How Your Birth Control Affects Your Period (And What That Means for Your Running)
Women’s Running Magazine discusses how birth control affects the menstrual cycle and how it may influence strength, power and injury risk for runners according to experts including HSS physiatrist Ellen Casey, MD.
Dr. Casey encouraged women to see their menstrual cycles as a benefit, as runners have a risk of developing low energy availability and a related syndrome called relative energy deficiency in sport (RED-S). This occurs when the amount of energy you take in – in other words, how much you eat – isn’t enough to cover both your body’s basic functions and the energy you expend while running. Unlike men, women who menstruate have an early warning sign they’re headed down the path toward underfueling—irregular cycles at first, and eventually, amenorrhea, or losing your period altogether.

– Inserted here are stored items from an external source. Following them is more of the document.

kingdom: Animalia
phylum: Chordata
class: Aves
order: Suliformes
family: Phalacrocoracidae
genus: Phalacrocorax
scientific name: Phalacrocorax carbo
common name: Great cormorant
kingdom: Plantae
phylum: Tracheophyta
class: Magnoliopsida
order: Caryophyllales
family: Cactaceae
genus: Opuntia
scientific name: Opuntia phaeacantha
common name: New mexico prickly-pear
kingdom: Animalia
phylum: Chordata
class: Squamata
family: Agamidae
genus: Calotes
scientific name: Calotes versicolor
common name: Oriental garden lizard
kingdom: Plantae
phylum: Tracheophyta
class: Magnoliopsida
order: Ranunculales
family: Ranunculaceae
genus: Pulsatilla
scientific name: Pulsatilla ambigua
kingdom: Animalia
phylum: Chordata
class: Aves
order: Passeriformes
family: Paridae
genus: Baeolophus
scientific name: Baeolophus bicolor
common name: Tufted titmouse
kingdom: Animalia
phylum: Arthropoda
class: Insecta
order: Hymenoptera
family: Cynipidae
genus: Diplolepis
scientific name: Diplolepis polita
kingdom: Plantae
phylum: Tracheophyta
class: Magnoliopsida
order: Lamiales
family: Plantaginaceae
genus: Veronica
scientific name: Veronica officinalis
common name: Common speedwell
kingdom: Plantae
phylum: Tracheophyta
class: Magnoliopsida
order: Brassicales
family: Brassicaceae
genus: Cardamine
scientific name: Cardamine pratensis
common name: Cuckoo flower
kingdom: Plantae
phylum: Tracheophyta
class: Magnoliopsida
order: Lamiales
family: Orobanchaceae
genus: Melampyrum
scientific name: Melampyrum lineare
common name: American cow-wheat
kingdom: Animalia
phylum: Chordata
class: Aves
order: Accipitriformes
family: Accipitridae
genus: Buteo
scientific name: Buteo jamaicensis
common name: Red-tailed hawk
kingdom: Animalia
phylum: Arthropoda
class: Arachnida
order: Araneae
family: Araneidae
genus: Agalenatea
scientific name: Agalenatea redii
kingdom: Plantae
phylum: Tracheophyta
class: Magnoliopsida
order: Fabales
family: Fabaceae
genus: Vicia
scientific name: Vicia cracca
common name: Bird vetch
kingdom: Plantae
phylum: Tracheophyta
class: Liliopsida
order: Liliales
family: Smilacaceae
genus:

“The treatment for amenorrhea due to low energy availability is to optimize nutrition,” said Dr. Casey. Simply taking a pill that produces withdrawal bleeding doesn’t address the issue of underfueling. Furthermore, if you can’t tell whether you’re having a natural period, it’s harder to know if treatment for amenorrhea is working.
In women with the female athlete triad (low estrogen levels and insufficient calories increasing the risk of stress fractures) and low bone density, the birth control pills may actually do further harm. Estrogen protects your skeleton—but the type of synthetic estrogen in birth control pills doesn’t have the same effect. Shots have shown an even stronger link to low bone mineral density, added Dr. Casey.
Dr. Casey advised women to discuss all options for birth control with a physician —preferably, one who knows about and understands their running habits and priorities. Be sure to share information about your injury history, especially if you’ve had stress fractures. All this can help you work together to find the best option for you, she cited.